Characterising the nature of clinical incidents reported across a tertiary health service: a retrospective audit
Brigid M. Gillespie A B F , Wendy Chaboyer A , Rhonda J. Boorman C , Ishtar Sladdin A , Teresa Withers D and Carl de Wet B EA NHMRC Centre of Research Excellence in Wiser Wound Care, Menzies Health Institute Queensland, Griffith University, Parklands Drive, Gold Coast, Qld 4222, Australia. Email: w.chaboyer@griffith.edu.au; i.sladdin@griffith.edu.au
B 1 Hospital Boulevard, Gold Coast University Hospital, Gold Coast Health, Southport, Qld 4215, Australia. Email: Carl.deWet@health.qld.gov.au
C School of Nursing and Midwifery, Griffith University, Parklands Drive, Gold Coast, Qld 4222, Australia. Email: r.boorman@griffith.edu.au
D Neck and Spine Surgery, Gold Coast University Hospital, 1 Hospital Boulevard, Gold Coast University Hospital, Gold Coast Health, Southport, Qld 4215, Australia. Email: Teresa.Withers@health.qld.gov.au
E Health Improvement Unit, Queensland Health, GPO Box 48, Brisbane, 4001, Qld, Australia.
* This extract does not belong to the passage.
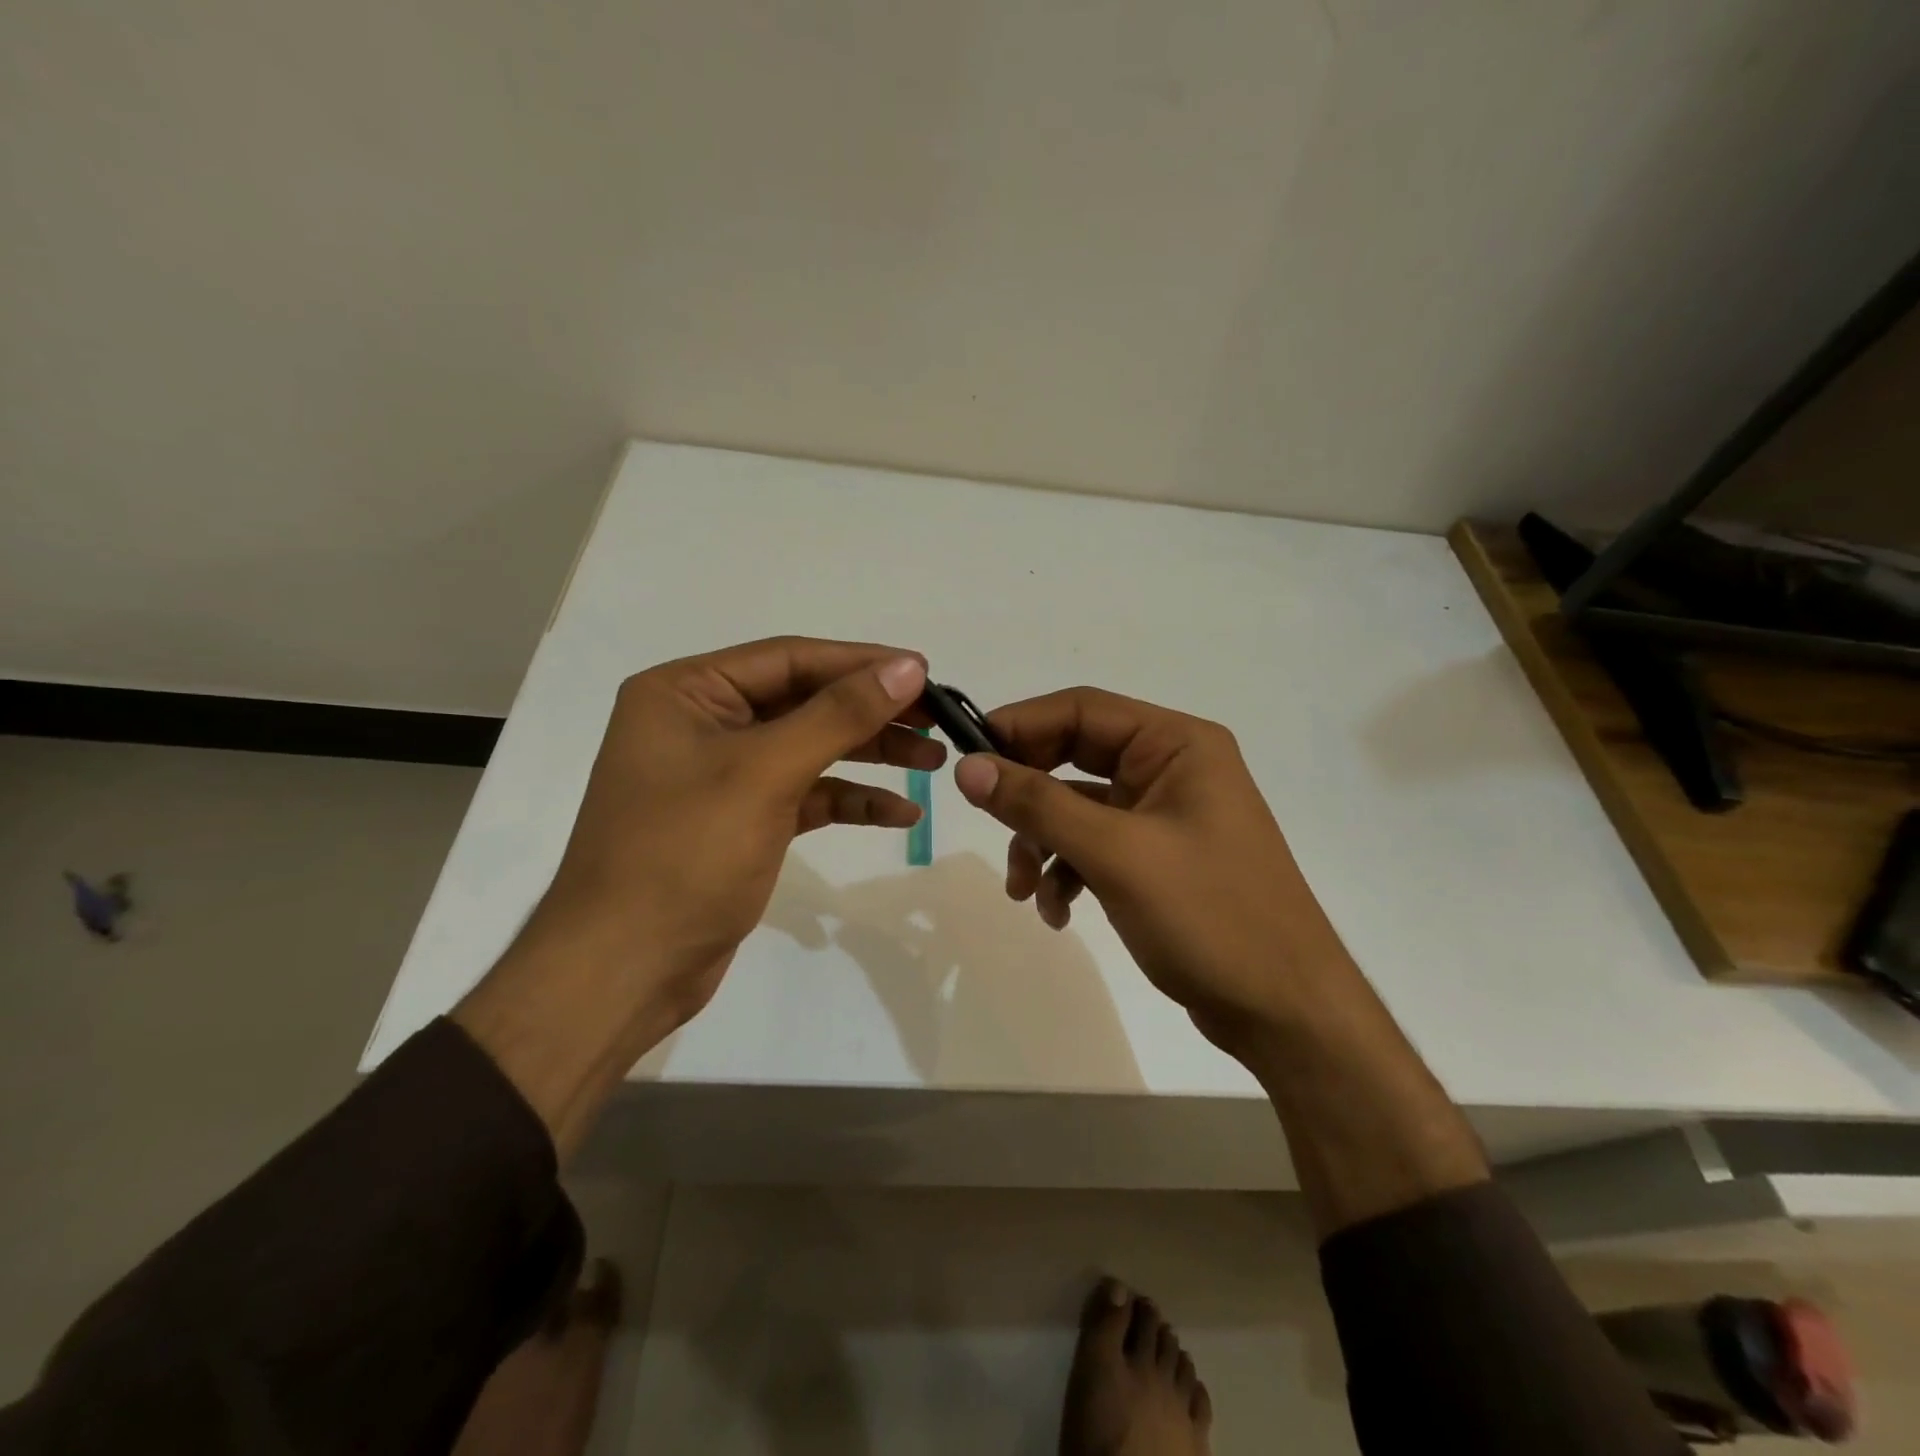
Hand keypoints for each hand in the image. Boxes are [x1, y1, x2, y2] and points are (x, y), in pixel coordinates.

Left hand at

F Corresponding author. Email: b.gillespie@griffith.edu.au
Australian Health Review 45(4) 447-454 https://doi.org/10.1071/AH20271
Submitted: 25 September 2020 Accepted: 8 November 2020 Published: 9 March 2021
Journal Compilation © AHHA 2021 Open Access CC BY-NC-ND
Abstract
Objective Reducing the number of adverse patient safety incidents (PSIs) requires careful monitoring and active management processes. However, there is limited information about the association between hospital settings and the type of PSI. The aims of this study were to describe the severity, nature and characteristics of PSIs from an analysis of their incidence and to assess the relationships between the type of PSI and its setting.
Methods A retrospective audit of a clinical incident management system database was conducted for a tertiary health service in Australia with 620 000 residents. Records of PSIs reported for patients between 1 July 2017 and 30 June 2018 with Safety Assessment Codes (SAC) of PSIs were extracted from the clinical incident management system and analysed using descriptive and inferential statistics. PSIs involving paediatrics, mental health and primary care were excluded.
Results In all, 4385 eligible PSIs were analysed: 24 SAC1, 107 SAC2 and 4254 SAC3 incidents. Across reported PSIs, the most common incidents related to skin injury (28.6%), medication (23.2%), falls (19.9%) and clinical process (8.5%). Falls were reported significantly more often in the medical division (χ2 = 43.85, P < 0.001), whereas skin injury incidents were reported significantly more often in the surgical division (χ2 = 22.56, P < 0.001).
Conclusions A better understanding of the nature of PSIs and where they occur may lead to more targeted quality improvement strategies.
What is known about this topic? Improving patient safety requires effective safety learning systems, which include incident reporting and management processes. Although incident reporting systems typically underestimate the incidence of iatrogenic harm, they do provide valuable opportunities to improve the future safety of health care.
What does this paper add? This study reports the extent and severity of different types of PSIs that typically occur in a large tertiary hospital in Australia. The most common types of incidents are skin injury, falls, medication errors and clinical process. There are empirical associations between the type of PSI and clinical division (medical, surgical).
What are the implications for practitioners? A greater understanding of the types of PSI and the settings in which they occur may inform the development of more targeted quality improvement strategies that potentially reduce their incidence.